In the opening lines of X-Men: Black – Magneto #1 the mutant villain sums up his problem with the world. “The world is so beautiful, the people who inhabit it less so.” The Magneto we see in the Gold Star Café in a dusty little town in Texas doesn’t look like the criminal that fans have seen before. Magneto—or Erik, as he introduces himself to Kate the waitress— looks like a nice old man, who is enjoying his retirement days.
Appearances can be deceiving. Kate’s sympathy to Erik after noticing the concentration camp tattoo on his arm leads to a friendship. When Erik gets into a verbal discussion with café patrons about how terrible the recently opened prison camp for child mutants nearby is, it is Kate who resolves the fight before it happens.

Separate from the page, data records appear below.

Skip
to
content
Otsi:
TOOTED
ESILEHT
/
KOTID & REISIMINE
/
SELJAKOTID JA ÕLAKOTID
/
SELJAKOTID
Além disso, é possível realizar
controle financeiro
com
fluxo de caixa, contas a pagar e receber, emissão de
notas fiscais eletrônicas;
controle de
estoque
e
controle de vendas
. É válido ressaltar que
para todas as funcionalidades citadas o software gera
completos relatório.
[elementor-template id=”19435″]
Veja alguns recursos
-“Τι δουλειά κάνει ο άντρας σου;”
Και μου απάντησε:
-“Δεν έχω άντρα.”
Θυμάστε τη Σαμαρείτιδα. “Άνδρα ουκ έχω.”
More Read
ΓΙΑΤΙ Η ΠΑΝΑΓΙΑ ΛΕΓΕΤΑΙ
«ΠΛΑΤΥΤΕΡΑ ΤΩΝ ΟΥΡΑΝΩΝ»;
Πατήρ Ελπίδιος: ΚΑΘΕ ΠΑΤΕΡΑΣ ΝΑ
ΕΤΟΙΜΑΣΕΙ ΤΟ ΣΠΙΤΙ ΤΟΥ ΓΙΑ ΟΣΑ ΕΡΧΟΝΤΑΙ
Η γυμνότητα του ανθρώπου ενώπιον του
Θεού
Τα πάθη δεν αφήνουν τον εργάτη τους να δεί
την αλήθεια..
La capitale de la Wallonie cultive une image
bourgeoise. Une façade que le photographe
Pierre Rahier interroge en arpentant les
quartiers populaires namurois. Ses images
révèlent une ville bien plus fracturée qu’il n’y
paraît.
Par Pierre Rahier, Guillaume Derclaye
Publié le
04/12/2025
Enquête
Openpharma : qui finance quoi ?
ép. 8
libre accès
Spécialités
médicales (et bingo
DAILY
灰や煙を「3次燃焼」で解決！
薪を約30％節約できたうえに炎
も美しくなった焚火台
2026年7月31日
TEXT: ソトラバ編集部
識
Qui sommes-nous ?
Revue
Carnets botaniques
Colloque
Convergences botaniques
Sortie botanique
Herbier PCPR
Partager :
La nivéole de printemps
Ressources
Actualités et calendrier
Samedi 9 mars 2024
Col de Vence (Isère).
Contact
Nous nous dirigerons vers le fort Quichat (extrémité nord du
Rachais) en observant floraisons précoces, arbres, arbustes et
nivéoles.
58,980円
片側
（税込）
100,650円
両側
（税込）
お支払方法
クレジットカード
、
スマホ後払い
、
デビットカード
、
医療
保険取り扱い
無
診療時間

He wasn’t just there for coffee and conversation. Magneto heads out of town to the remote prison and attacks. After a brief battle, Magneto frees the kids and lectures the guards for imprisoning children.

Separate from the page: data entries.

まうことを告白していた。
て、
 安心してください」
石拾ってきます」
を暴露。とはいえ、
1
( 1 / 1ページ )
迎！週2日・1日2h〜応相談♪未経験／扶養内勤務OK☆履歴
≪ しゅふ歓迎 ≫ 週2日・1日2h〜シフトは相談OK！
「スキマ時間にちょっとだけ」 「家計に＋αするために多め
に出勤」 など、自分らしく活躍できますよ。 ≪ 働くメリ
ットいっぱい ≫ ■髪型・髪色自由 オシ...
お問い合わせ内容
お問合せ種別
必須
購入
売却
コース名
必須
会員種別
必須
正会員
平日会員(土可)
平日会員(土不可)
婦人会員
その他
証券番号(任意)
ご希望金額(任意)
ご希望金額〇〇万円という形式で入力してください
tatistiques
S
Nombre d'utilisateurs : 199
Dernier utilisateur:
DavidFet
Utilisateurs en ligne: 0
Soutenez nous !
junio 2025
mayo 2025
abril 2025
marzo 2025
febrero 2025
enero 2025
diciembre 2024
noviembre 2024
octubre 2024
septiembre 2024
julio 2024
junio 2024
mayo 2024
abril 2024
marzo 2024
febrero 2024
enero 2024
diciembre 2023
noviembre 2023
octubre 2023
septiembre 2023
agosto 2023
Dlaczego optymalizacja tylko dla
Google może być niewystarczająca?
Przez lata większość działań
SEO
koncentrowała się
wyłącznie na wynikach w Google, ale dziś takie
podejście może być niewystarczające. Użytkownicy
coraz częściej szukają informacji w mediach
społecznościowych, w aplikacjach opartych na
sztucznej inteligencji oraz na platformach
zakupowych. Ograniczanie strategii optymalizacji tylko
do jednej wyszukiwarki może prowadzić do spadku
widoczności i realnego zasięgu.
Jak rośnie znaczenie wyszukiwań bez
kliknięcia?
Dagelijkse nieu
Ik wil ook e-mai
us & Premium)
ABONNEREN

It is hard to like a villain, but it is harder to disagree with a villain when they make sense. Erik Lehnsherr, Magento, is the villain, but at the same time, a reader can identify and empathize with the man. Having survived the Holocaust, and no matter how hard he has tried to live a normal life, Magneto is constantly found out and cast out of society. The man has only wanted to live peacefully, but Magneto is seen to be a threat and is forced to hide himself from society.
In X-Men: Black – Magneto #1 we meet a kindly old gentleman who is also one of the most powerful mutants in the world. His crimes, misdeeds, and good acts are legendary, but the man we meet in the Gold Star Café, is a man who is tired of the world that mistreats people because they are different.
Magneto survived one of the most brutal moments in modern history, the Holocaust. The murder of millions because they were Jewish left a definitive scar on the character of Erik Lehnsherr. That scar has caused him to act out in violent ways.
Magneto has come to a prison in a remote corner of Texas to free kids who are suspected mutants, and though he may look older and frail, he can still kick butt. Despite being hurt during the battle at the prison, he is successful.
What writer Chris Claremont did that made this story perfect, was introducing a brief second act that took place 24 hours prior to the current events. Here on his remote asteroid, we see Magneto practicing his battle skills against simulation X-Men without safety limits. He might be older, but Magneto is still capable of fighting.
Magneto has always been focused on the idea of uniting mutants in a battle against humans, and in this comic too, we see Magneto say to the kids that they need to leave with him. Writer Claremont takes the opportunity to show that all people who are treated poorly because they are different from the majority, do not turn vengeful instantly.
The kids even take the opportunity to lecture Magneto that the United States was founded on certain ideals and that people have been dying for decades to preserve those rights. Maybe it is their time to fight for those rights.
By the end of the comic, Magneto has sent a thank you letter to Kate for offering him hope. Beneath the surface of this peaceful veneer that seems to take hold throughout the comic, there is a definitive force that is looking to exploit the weaknesses of others, for the perfect moment to strike, and Magneto should be on the lookout.
I give X-Men: Black – Magneto #1 4 magnets out of 4. For intense action, a crisp narrative that uses story elements that were most surely inspired by current events, and for humanizing Magneto. Entertaining throughout, and the set up for an exciting series to come, Magneto is in great writing hands, and filtering the real-world stories of today into the comic verse will only make this storyline even more powerful and relevant. The X-Men Black series has started with a home run, I look forward to more.